KYIV. Nov 13 (Interfax-Ukraine) – The International Monetary Fund (IMF) staff and the Ukrainian authorities have reached a staff level agreement (SLA) on an updated list of economic and financial policies for the second review of the four-year Extended Fund Facility, the fund said in a statement on Saturday night.
“All quantitative performance criteria for end-June and indicative targets for end-September were met. The majority of structural benchmarks were also met, paving the way for the Executive Board’s consideration, which would enable disbursement of about $900 million (SDR 663.9 million),” the report says.
“The IMF staff and the Ukrainian authorities also held discussions on the 2023 Article IV consultation, which focused on medium-term policies to lay the groundwork for a sustained, resilient, and green recovery on its path to European Union (EU) accession,” it reads.
“The agreement is subject to approval by the IMF Executive Board, with Board consideration expected in the coming weeks,” Chief of the IMF Mission in Ukraine Gavin Gray said.
“The Ukrainian economy continues to show remarkable resilience and further signs of stabilization as recent economic developments point to a stronger-than-expected economic recovery in 2023 and a substantial disinflation, amid strong reserves and a stable foreign exchange market,” it said.
“Ukraine’s four-year EFF Arrangement, with access of about $15.6 billion (SDR 11.6 billion) was approved on March 31. The IMF-supported arrangement forms part of a much larger international support package for Ukraine that now totals around $122 billion.
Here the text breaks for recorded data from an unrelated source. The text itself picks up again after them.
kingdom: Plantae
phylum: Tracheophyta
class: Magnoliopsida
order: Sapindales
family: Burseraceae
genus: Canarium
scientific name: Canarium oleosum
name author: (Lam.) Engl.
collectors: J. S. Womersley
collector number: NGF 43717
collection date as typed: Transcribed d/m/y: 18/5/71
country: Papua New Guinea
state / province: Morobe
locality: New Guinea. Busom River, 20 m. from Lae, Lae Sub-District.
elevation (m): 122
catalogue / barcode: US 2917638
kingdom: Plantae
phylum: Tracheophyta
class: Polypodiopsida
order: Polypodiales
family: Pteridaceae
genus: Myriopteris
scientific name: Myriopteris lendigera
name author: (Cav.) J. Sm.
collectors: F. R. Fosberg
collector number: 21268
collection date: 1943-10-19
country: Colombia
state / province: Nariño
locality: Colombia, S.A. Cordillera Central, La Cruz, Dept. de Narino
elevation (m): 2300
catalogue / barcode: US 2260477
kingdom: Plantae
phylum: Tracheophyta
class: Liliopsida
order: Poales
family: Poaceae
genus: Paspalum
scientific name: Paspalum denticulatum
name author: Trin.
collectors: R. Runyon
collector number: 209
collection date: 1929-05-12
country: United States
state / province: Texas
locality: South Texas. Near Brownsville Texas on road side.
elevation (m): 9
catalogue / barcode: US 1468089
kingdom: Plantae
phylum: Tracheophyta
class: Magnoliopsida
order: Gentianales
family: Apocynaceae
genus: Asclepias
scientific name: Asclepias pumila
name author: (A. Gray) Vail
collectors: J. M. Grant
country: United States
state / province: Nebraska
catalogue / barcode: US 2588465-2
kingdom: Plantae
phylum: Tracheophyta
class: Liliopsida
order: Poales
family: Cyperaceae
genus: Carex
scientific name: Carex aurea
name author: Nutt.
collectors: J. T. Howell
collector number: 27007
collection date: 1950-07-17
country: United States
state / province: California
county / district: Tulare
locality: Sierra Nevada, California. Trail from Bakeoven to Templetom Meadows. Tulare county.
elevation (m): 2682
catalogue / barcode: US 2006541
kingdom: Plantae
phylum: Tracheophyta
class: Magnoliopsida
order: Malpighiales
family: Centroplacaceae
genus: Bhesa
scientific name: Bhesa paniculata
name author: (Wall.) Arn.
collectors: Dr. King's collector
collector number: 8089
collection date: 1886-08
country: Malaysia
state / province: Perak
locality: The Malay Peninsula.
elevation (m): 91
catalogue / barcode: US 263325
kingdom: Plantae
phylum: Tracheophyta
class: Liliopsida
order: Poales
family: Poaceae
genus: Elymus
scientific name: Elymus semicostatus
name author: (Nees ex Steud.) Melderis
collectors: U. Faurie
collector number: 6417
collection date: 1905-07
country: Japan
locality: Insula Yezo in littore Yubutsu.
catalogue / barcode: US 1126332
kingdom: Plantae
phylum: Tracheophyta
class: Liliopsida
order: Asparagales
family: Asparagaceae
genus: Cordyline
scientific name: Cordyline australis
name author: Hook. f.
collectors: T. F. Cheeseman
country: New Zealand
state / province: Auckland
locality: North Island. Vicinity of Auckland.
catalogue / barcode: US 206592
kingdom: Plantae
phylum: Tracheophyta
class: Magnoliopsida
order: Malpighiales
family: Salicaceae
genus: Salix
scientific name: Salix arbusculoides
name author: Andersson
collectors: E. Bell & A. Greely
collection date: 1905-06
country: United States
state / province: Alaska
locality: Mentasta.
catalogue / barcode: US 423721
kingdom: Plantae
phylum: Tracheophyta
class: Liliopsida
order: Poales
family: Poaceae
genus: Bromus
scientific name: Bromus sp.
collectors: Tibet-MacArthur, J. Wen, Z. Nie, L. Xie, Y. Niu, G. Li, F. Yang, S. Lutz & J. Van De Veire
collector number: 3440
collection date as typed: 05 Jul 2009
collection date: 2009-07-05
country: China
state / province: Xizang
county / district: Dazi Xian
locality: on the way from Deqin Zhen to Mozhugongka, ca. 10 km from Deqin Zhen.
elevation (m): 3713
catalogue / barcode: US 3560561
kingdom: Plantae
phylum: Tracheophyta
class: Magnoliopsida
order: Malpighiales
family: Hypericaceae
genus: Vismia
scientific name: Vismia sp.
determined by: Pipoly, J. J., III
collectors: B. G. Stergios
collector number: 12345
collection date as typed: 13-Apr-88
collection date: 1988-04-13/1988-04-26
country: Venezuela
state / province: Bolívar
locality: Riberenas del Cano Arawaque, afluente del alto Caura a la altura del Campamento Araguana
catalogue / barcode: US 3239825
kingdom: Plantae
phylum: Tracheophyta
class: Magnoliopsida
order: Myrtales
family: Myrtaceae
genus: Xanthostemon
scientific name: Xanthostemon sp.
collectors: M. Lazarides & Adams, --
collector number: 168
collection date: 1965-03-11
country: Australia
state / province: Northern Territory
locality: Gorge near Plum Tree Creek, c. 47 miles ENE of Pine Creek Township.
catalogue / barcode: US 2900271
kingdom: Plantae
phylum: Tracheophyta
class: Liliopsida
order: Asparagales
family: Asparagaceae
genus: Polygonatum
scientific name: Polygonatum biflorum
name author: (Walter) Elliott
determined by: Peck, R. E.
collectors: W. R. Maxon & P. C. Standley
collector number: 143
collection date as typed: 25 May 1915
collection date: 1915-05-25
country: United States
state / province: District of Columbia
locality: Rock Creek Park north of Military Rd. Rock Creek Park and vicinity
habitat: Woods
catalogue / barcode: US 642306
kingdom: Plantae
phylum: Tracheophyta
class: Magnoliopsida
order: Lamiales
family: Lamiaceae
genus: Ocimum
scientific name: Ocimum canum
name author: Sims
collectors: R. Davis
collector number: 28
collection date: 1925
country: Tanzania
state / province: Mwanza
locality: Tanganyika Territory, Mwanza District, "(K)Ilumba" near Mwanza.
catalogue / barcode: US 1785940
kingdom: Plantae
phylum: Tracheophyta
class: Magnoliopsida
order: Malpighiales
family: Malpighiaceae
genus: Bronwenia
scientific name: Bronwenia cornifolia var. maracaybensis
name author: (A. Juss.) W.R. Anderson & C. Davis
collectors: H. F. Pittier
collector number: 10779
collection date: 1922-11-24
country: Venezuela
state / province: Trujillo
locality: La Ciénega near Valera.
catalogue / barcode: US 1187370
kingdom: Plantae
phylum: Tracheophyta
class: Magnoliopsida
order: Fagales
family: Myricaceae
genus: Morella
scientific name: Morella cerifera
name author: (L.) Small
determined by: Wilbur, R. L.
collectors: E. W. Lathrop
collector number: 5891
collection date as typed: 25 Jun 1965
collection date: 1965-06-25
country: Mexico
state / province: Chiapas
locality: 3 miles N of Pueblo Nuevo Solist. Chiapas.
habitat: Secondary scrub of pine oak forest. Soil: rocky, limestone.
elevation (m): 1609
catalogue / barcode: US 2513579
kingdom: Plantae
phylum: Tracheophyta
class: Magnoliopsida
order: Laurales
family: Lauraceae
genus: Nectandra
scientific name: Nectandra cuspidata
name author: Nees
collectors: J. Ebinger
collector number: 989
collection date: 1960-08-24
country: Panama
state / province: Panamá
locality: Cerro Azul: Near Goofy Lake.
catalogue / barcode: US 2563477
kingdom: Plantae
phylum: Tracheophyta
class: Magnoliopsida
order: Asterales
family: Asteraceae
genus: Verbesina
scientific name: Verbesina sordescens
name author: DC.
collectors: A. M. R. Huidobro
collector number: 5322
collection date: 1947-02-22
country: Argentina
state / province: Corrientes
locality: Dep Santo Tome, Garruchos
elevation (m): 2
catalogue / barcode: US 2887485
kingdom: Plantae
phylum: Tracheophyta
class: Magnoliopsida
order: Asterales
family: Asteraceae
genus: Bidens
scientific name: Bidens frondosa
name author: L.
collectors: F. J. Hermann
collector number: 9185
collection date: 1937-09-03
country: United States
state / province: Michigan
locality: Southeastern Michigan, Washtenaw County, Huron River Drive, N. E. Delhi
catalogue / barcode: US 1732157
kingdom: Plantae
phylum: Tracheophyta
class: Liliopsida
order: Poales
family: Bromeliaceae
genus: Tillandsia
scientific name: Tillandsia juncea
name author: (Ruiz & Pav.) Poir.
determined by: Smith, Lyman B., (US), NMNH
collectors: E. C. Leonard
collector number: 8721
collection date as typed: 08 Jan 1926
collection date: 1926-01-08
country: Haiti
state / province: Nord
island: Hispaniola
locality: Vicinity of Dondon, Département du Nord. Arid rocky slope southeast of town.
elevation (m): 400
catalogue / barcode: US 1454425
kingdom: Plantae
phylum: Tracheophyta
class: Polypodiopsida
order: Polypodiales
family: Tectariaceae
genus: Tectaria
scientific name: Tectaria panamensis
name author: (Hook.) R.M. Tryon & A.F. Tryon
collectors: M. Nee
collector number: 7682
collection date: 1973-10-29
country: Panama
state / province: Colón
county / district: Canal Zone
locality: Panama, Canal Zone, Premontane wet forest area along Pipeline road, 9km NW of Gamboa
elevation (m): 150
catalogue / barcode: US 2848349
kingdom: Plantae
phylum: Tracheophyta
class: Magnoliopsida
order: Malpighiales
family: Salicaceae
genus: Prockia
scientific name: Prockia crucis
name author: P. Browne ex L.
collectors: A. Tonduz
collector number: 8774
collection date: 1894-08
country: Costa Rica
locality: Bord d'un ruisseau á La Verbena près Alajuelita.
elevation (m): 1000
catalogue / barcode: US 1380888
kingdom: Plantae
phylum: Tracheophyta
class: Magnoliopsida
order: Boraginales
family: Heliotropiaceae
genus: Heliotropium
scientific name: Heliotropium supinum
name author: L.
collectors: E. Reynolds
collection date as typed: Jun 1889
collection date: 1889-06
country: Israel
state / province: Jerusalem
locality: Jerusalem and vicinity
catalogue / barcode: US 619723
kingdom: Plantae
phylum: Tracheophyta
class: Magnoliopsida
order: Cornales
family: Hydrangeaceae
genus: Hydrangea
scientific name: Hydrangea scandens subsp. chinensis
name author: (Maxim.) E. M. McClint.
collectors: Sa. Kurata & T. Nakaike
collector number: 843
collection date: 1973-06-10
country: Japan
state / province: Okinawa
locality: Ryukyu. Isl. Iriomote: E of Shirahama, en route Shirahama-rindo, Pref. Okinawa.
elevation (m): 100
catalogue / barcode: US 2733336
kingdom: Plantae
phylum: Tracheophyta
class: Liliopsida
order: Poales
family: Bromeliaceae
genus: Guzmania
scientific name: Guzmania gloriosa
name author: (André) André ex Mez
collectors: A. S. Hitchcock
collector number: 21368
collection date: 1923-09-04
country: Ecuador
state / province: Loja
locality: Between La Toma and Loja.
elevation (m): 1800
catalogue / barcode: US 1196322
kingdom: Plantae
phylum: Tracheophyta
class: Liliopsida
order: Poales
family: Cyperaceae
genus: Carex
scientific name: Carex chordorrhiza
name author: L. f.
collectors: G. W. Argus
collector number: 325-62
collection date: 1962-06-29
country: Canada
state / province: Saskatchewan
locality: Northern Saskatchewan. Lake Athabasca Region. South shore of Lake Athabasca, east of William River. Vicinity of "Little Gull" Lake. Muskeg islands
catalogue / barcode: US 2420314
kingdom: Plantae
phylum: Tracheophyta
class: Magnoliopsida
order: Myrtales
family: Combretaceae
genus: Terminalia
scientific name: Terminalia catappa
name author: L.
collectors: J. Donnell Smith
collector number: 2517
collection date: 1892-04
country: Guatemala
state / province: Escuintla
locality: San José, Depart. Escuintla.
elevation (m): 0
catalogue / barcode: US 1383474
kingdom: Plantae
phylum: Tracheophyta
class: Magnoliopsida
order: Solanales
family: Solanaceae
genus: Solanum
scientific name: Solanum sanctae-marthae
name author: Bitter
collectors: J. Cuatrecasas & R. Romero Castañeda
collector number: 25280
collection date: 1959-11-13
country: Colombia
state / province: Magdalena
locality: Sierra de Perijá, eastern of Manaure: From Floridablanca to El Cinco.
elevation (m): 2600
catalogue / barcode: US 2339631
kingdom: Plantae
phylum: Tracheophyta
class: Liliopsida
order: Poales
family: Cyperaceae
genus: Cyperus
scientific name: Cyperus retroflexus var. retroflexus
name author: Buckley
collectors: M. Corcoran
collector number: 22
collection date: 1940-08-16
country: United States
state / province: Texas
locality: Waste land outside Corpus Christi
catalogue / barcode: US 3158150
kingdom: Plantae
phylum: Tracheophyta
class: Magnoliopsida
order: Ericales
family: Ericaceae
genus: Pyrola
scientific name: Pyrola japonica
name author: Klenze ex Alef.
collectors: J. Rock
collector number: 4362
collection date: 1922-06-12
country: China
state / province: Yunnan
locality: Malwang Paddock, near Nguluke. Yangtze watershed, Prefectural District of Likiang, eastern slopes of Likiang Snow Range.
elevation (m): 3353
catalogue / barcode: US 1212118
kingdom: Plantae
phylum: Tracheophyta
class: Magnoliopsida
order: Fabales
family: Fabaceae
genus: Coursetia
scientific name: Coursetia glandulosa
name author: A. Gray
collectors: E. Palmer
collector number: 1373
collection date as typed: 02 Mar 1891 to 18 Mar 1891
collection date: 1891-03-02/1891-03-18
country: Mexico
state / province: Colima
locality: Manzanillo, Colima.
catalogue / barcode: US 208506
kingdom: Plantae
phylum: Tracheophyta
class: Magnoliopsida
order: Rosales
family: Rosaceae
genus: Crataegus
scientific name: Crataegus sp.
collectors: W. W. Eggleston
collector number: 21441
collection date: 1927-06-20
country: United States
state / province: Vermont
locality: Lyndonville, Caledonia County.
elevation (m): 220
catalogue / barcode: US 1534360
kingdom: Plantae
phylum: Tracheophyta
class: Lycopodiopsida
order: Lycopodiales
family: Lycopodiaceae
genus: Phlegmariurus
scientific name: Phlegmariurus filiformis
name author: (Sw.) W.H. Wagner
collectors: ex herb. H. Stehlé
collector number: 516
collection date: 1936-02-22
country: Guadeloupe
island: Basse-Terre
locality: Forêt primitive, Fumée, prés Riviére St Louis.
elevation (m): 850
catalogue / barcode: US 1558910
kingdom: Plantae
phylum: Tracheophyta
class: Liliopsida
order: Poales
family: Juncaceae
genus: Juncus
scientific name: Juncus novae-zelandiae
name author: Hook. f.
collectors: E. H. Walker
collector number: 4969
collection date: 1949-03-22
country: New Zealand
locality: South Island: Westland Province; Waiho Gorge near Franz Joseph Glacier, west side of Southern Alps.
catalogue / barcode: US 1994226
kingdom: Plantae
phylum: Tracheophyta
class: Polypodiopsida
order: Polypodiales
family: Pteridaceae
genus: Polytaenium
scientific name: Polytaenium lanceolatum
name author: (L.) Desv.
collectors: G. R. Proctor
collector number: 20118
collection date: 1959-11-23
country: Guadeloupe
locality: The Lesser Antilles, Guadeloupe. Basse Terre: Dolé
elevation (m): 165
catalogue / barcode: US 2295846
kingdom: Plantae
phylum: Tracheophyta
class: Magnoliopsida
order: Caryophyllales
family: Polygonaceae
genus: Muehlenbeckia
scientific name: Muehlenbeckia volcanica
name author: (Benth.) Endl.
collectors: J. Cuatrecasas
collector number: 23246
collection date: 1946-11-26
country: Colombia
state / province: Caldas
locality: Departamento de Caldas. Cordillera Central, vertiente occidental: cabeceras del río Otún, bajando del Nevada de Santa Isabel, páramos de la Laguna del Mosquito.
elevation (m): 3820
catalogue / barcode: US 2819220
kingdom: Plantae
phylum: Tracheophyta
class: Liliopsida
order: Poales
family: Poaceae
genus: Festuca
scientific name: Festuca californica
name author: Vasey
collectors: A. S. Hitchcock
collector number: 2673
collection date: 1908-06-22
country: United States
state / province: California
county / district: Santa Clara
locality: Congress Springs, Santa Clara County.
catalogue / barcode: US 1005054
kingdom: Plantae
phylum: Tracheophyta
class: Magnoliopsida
The EFF continues to provide a strong anchor for the authorities’ economic program, and program performance has been broadly on track despite the extremely challenging backdrop,” Gavin Gray said.
“An extremely challenging environment for public finances persists: the fiscal deficit remains very high, reflecting the economic and social cost of the war, entailing large financing needs. To help meet these spending needs while preserving debt sustainability, key priorities include enacting the law to fully restore tax audits and launching the National Revenue Strategy (NRS) in December as planned. The authorities need to stand ready to take additional revenue measures and should continue their efforts to mobilize financing from the domestic bond market. Timely disbursement of committed external support will be critical for budget financing and macroeconomic stability,” he added.
“The authorities should proceed with the planned commercial debt operations in the timeline envisaged, consistent with the aim of restoring debt sustainability in line with program parameters. Preserving sustainability will also require seeking new borrowing on the most concessional terms possible and delivering a revenue-based medium-term fiscal adjustment,” Gray said.
“The National Bank of Ukraine’s (NBU’s) recent move to managed exchange rate flexibility, in line with its strategy, has proceeded successfully. It is a welcome step toward restoring the pre-war monetary policy framework and helps strengthen the resilience of the economy to external shocks,” he added.
“The financial system remains stable, liquid and highly provisioned thanks to extensive emergency measures, but continued vigilance is warranted given war-related uncertainty. Bank diagnostics, reforms to banking oversight, strengthening the governance of state-owned banks (SOBs), and contingency planning remain high priorities,” the report says.
“Steadfast implementation of structural reforms, including in governance, anti-corruption and public investment management, will be crucial in laying the foundations for strong and sustained growth, and support Ukraine on its path to EU accession. The recent adoption of legislation to restore asset declarations and align the AML/CFT law with the Financial Action Task Force (FATF) standards are important achievements. Momentum on the governance front should be sustained, and legislation to strengthen the autonomy of the Specialized Anti-Corruption Prosecutor’s Office (SAPO) should be adopted in December as planned. Meanwhile, efforts to strengthen the governance of state-owned enterprises should continue. In addition, to support anticipated recovery and reconstruction spending, it will be important to ensure mechanisms for managing donor funding are integrated in budget processes, and in line with best practices on public financial management and transparency,” the chief of the mission said.